Negative space is the area surrounding your subject that emphasises the shot
Now you may already know a bit about this but if you don’t, this is a very important part of any art form. The positive/negative aspect doesn’t mean good/bad, it just depicts how the main subject in your image blends in with its surroundings.
The positive space is the main focal point of your image and the negative space is whatever surrounds it. The trick in photography, and indeed any art form, is to blend the two perfectly.
Get it wrong and the image won’t “work”. Get it right and the blend should tell a story.
For example, if we take this image of a man and his daughter on a sunny beach, by cropping in too much it doesn’t really do much. The positive space is the people and the negative space is the small amount of sea and beach surrounding them.
But by moving back and using a wide angle lens, we suddenly bring a ton of negative space into the frame…
This adds a whole new dynamic to the image and gives a real feeling of space and solitude.

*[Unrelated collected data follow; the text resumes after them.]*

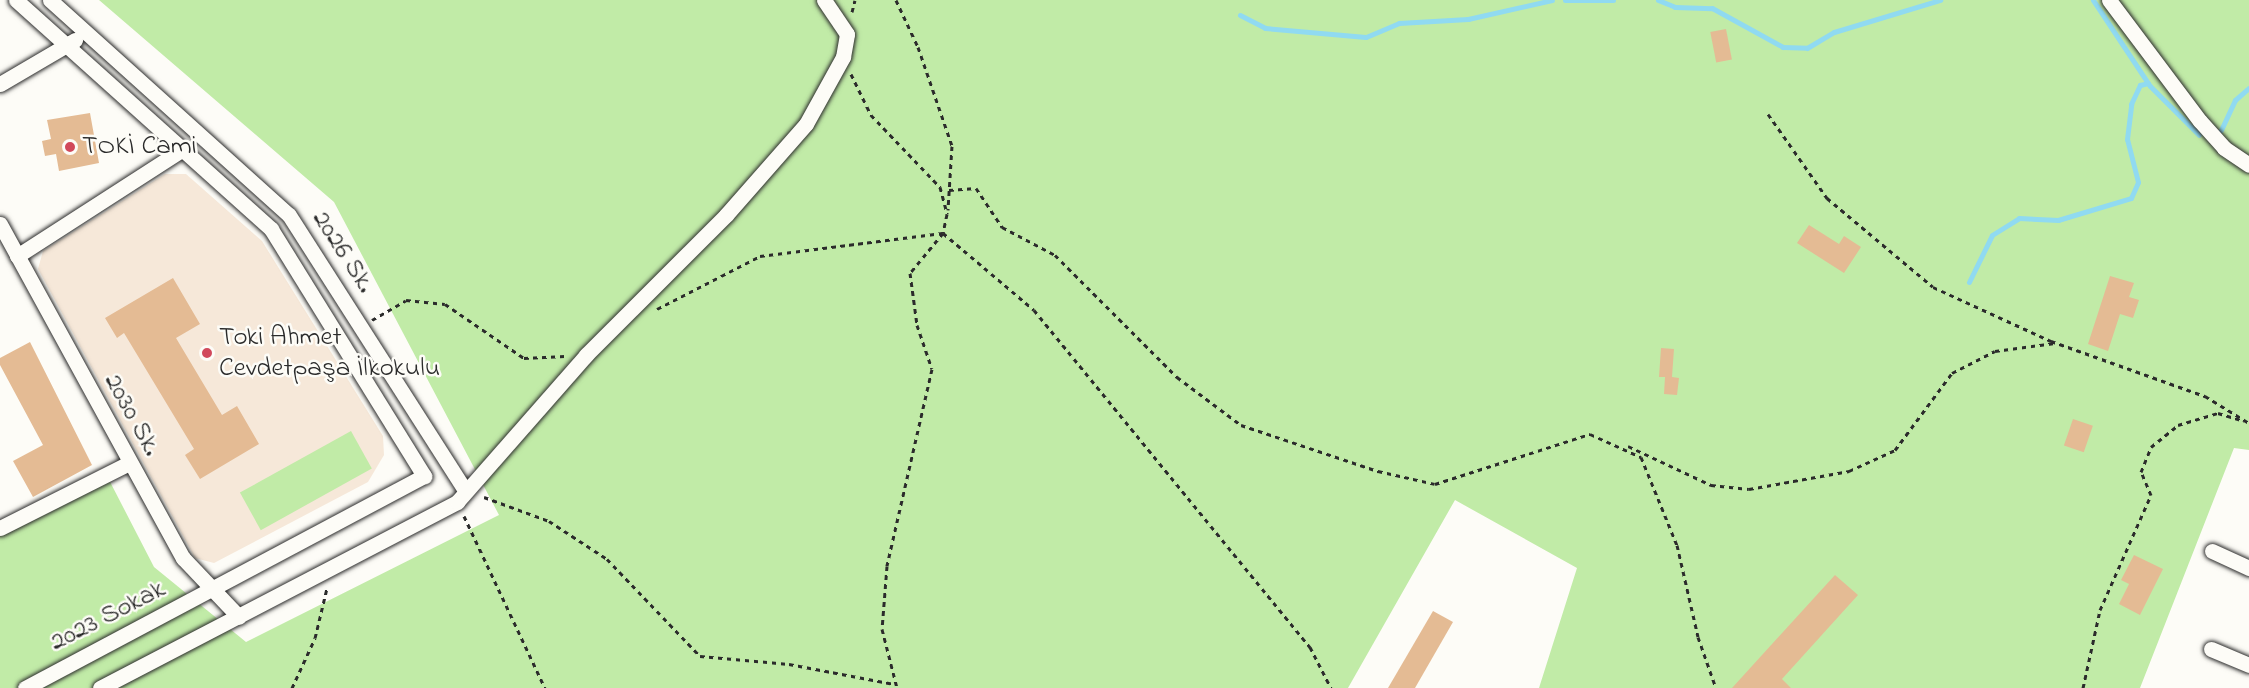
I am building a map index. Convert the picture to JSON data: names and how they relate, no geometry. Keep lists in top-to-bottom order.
{
  "streets": {
    "street": ["2026 Sk.", "2030 Sk.", "2023 Sokak"]
  },
  "crossings": [
    ["2026 Sk.", "2030 Sk."],
    ["2026 Sk.", "2023 Sokak"],
    ["2030 Sk.", "2023 Sokak"]
  ],
  "places": ["TOKİ Cami", "Toki Ahmet Cevdetpaşa İlkokulu"]
}
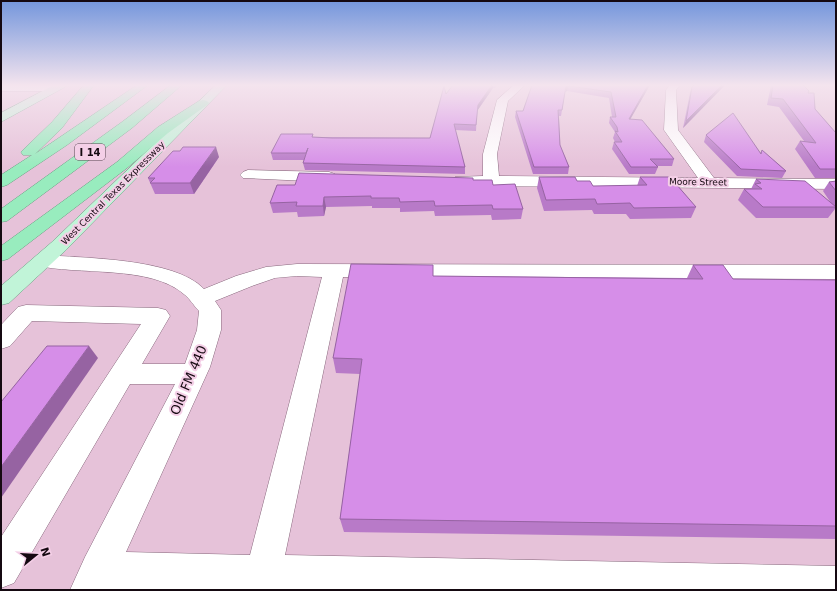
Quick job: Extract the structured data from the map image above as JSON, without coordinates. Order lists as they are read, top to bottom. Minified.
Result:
{"streets":{"highway":["I 14"],"main road":["West Central Texas Expressway"],"street":["Moore Street","Old FM 440"]},"crossings":[["West Central Texas Expressway","Old FM 440"]],"north":"right"}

Now the negative space plays a much larger part in the scene and adds a completely new dimension for the viewer and you can see this space isn’t really “negative” by any means and it adds to the overall scene.
So whenever you are composing an image, look at all four corners of the frame and think about it before pressing the shutter. How do you want the subject to blend with the surroundings?
Can you bring something else into the negative space that will enhance the positive? How blurred do you want the negative space?
Once you understand this, you should be able to dramatically improve your photography and once it really sinks in, you will look at a scene and automatically know how to frame it…a great feeling!